Action item
Count the lines in the records below that contain the string "prijs", treating uppercase and lowercase as different. Give only the number.

Provided data
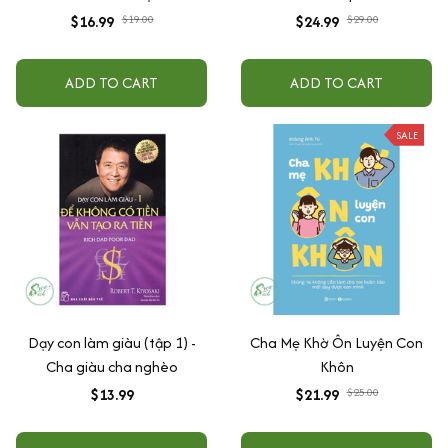
$16.99
$19.00
$24.99
$29.00
ADD TO CART
ADD TO CART
SALE
Dạy con làm giàu (tập 1) -
Cha Mẹ Khờ Ôn Luyện Con
Cha giàu cha nghèo
Khôn
$13.99
$21.99
$25.00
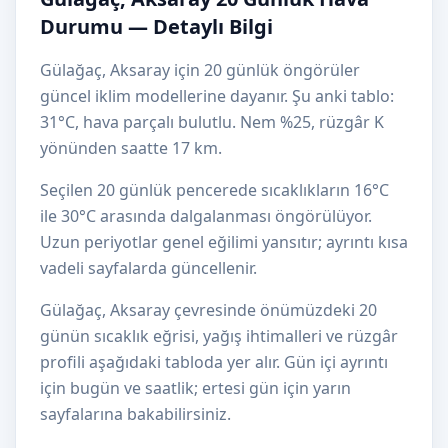
Durumu — Detaylı Bilgi
Gülağaç, Aksaray için 20 günlük öngörüler
güncel iklim modellerine dayanır. Şu anki tablo:
31°C, hava parçalı bulutlu. Nem %25, rüzgâr K
yönünden saatte 17 km.
Seçilen 20 günlük pencerede sıcaklıkların 16°C
ile 30°C arasında dalgalanması öngörülüyor.
Uzun periyotlar genel eğilimi yansıtır; ayrıntı kısa
vadeli sayfalarda güncellenir.
Gülağaç, Aksaray çevresinde önümüzdeki 20
günün sıcaklık eğrisi, yağış ihtimalleri ve rüzgâr
profili aşağıdaki tabloda yer alır. Gün içi ayrıntı
için bugün ve saatlik; ertesi gün için yarın
sayfalarına bakabilirsiniz.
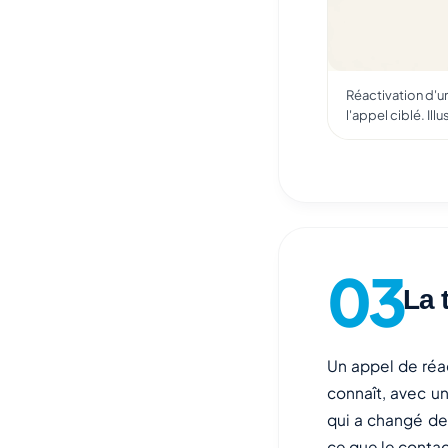
Réactivation d'un
l'appel ciblé. Il
La 
Un appel de réac
connaît, avec un
qui a changé dep
ce que le contac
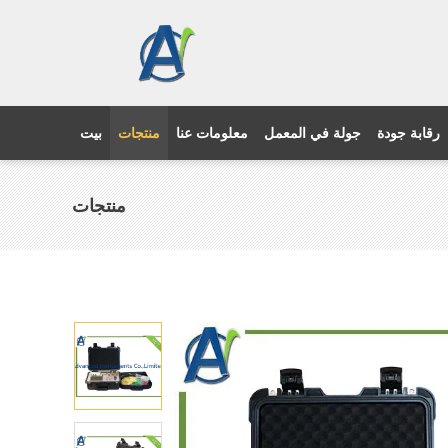
رقابة جودة
جولة في المعمل
معلومات عنا
منتجات
بيت
منتجات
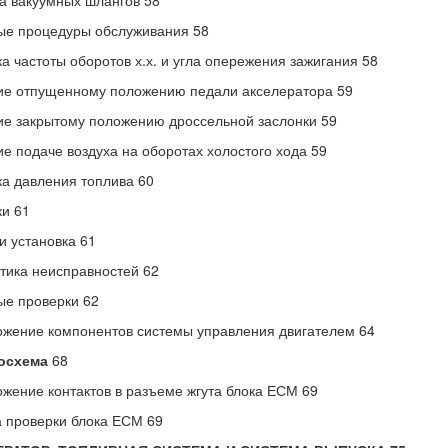
а вакуумных шлангов 58
ые процедуры обслуживания 58
а частоты оборотов х.х. и угла опережения зажигания 58
ие отпущенному положению педали акселератора 59
е закрытому положению дроссельной заслонки 59
е подаче воздуха на оборотах холостого хода 59
а давления топлива 60
и 61
и установка 61
тика неисправностей 62
е проверки 62
жение компонентов системы управления двигателем 64
осхема
68
жение контактов в разъеме жгута блока ЕСМ 69
 проверки блока ЕСМ 69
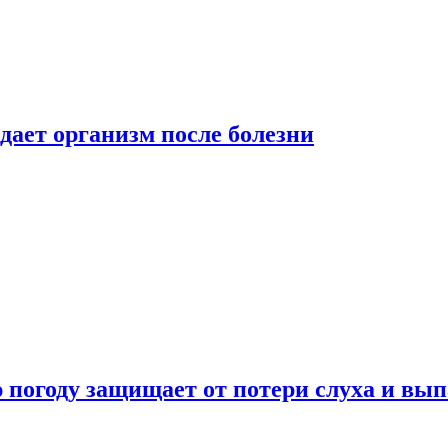
дает организм после болезни
ю погоду защищает от потери слуха и вы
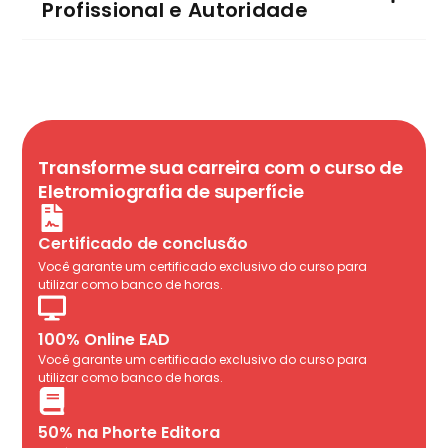
Profissional e Autoridade
Transforme sua carreira com o curso de
Eletromiografia de superfície
Certificado de conclusão
Você garante um certificado exclusivo do curso para
utilizar como banco de horas.
100% Online EAD
Você garante um certificado exclusivo do curso para
utilizar como banco de horas.
50% na Phorte Editora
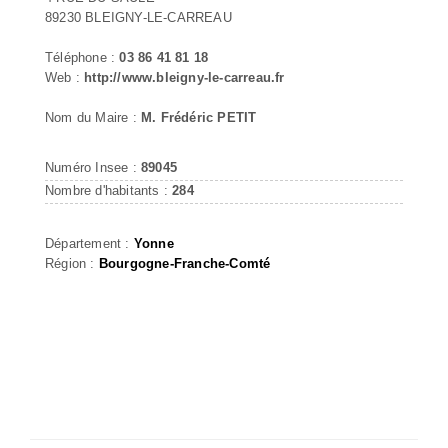
89230 BLEIGNY-LE-CARREAU
Téléphone :
03 86 41 81 18
Web :
http://www.bleigny-le-carreau.fr
Nom du Maire :
M. Frédéric PETIT
Numéro Insee :
89045
Nombre d'habitants :
284
Département :
Yonne
Région :
Bourgogne-Franche-Comté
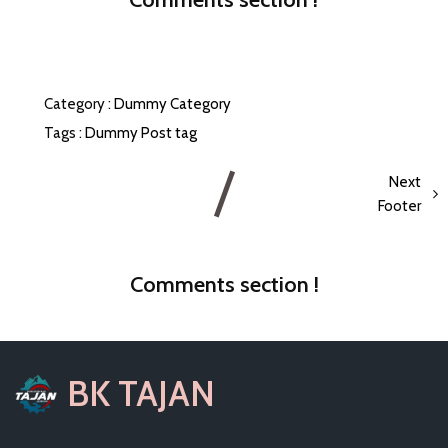
Category :
Dummy Category
Tags :
Dummy Post tag
Next
Footer
Comments section !
BK TAJAN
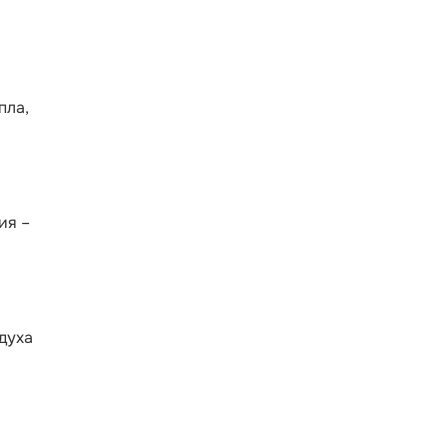
пла,
ия –
духа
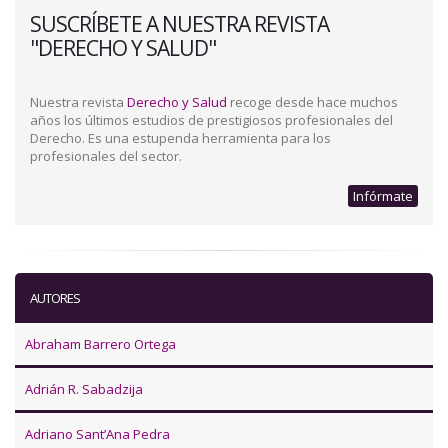
SUSCRÍBETE A NUESTRA REVISTA
"DERECHO Y SALUD"
Nuestra revista
Derecho y Salud
recoge desde hace muchos
años los últimos estudios de prestigiosos profesionales del
Derecho. Es una estupenda herramienta para los
profesionales del sector.
Infórmate
AUTORES
Abraham Barrero Ortega
Adrián R. Sabadzija
Adriano Sant’Ana Pedra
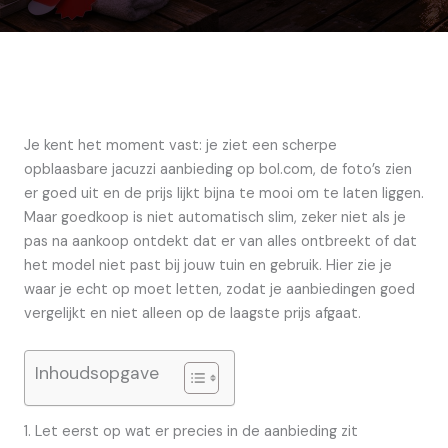
Je kent het moment vast: je ziet een scherpe
opblaasbare jacuzzi aanbieding op bol.com, de foto’s zien
er goed uit en de prijs lijkt bijna te mooi om te laten liggen.
Maar goedkoop is niet automatisch slim, zeker niet als je
pas na aankoop ontdekt dat er van alles ontbreekt of dat
het model niet past bij jouw tuin en gebruik. Hier zie je
waar je echt op moet letten, zodat je aanbiedingen goed
vergelijkt en niet alleen op de laagste prijs afgaat.
Inhoudsopgave
1. Let eerst op wat er precies in de aanbieding zit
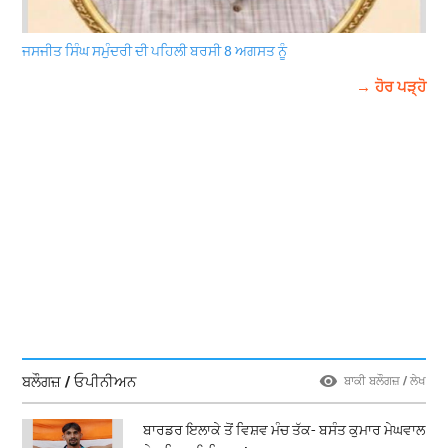
ਜਸਜੀਤ ਸਿੰਘ ਸਮੁੰਦਰੀ ਦੀ ਪਹਿਲੀ ਬਰਸੀ 8 ਅਗਸਤ ਨੂੰ
→ ਹੋਰ ਪੜ੍ਹੋ
ਬਲੌਗਜ਼ / ਓਪੀਨੀਅਨ
ਬਾਕੀ ਬਲੌਗਜ਼ / ਲੇਖ
ਬਾਰਡਰ ਇਲਾਕੇ ਤੋਂ ਵਿਸ਼ਵ ਮੰਚ ਤੱਕ- ਬਸੰਤ ਕੁਮਾਰ ਮੇਘਵਾਲ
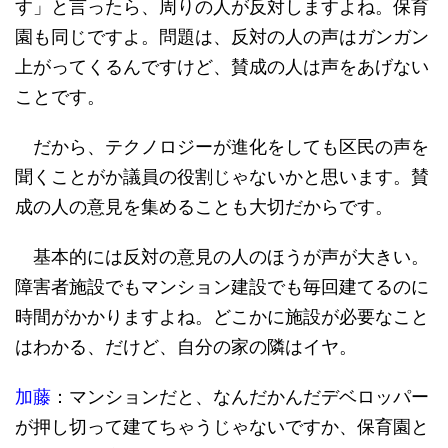
す」と言ったら、周りの人が反対しますよね。保育
園も同じですよ。問題は、反対の人の声はガンガン
上がってくるんですけど、賛成の人は声をあげない
ことです。
だから、テクノロジーが進化をしても区民の声を
聞くことがか議員の役割じゃないかと思います。賛
成の人の意見を集めることも大切だからです。
基本的には反対の意見の人のほうが声が大きい。
障害者施設でもマンション建設でも毎回建てるのに
時間がかかりますよね。どこかに施設が必要なこと
はわかる、だけど、自分の家の隣はイヤ。
加藤
：マンションだと、なんだかんだデベロッパー
が押し切って建てちゃうじゃないですか、保育園と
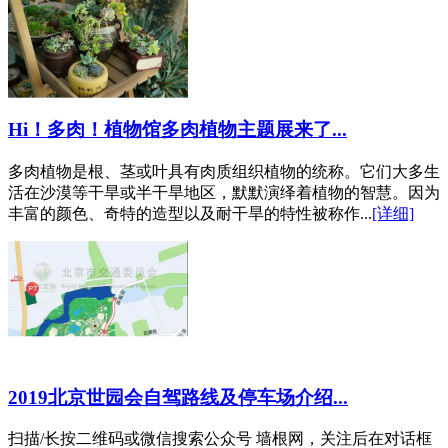
Hi！多肉！植物馆多肉植物主题展来了...
多肉植物是根、茎或叶具有肉质组织植物的统称。它们大多生
活在沙漠等干旱或半干旱地区，默默演绎着植物的智慧。因为
丰富的颜色、奇特的造型以及耐干旱的特性被称作...
[详细]
2019北京世园会自驾路线及停车场介绍...
扫描/长按二维码或微信搜索公众号 墙根网，关注后在对话框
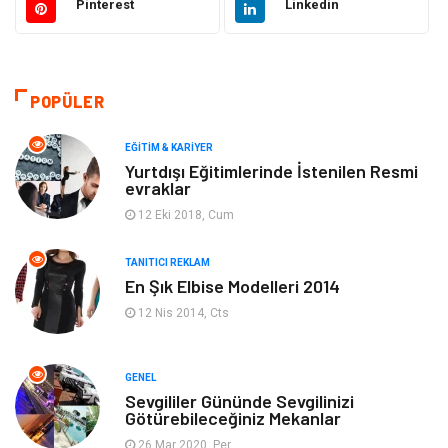
Pinterest
Linkedin
Güzellik & Bakım
Gıda
Moda
Gündem
POPÜLER
Makine
Yeme & İçme
EĞITIM & KARIYER
Yurtdışı Eğitimlerinde İstenilen Resmi
evraklar
Elektronik
Bilgisayar & Yazılım
12 Eki 2018, Cum
Giyim
Keyif & Hobi
TANITICI REKLAM
En Şık Elbise Modelleri 2014
Ev Dekorasyon
Organizasyon
12 Nis 2014, Cts
Finans & Ekonomi
Tatil
GENEL
Anne & Çocuk
Genel Kültür
Sevgililer Gününde Sevgilinizi
Götürebileceğiniz Mekanlar
26 Mar 2020, Per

Task response
2